## DATA FOR THIS EXERCISE
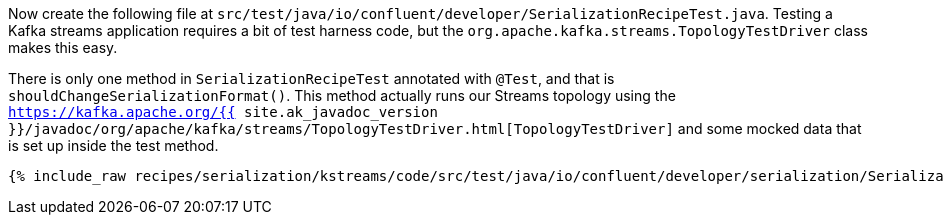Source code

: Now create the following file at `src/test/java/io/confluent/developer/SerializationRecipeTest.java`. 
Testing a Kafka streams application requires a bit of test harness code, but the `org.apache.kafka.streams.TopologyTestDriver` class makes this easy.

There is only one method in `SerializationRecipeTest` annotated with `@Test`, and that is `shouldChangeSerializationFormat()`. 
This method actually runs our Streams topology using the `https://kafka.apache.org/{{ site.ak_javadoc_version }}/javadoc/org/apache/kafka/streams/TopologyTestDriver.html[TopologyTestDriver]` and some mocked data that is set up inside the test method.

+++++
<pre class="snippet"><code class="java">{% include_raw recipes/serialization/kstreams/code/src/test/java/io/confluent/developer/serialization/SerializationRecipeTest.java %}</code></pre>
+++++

## DIRECTIONS FOR THIS TASK
Give back exactly the run of lines that opens the material above and ends at the line with "Testing a Kafka". Omit the pictures.

## EXERCISE RESPONSE
Source code

: Now create the following file at `src/test/java/io/confluent/developer/SerializationRecipeTest.java`. 
Testing a Kafka streams application requires a bit of test harness code, but the `org.apache.kafka.streams.TopologyTestDriver` class makes this easy.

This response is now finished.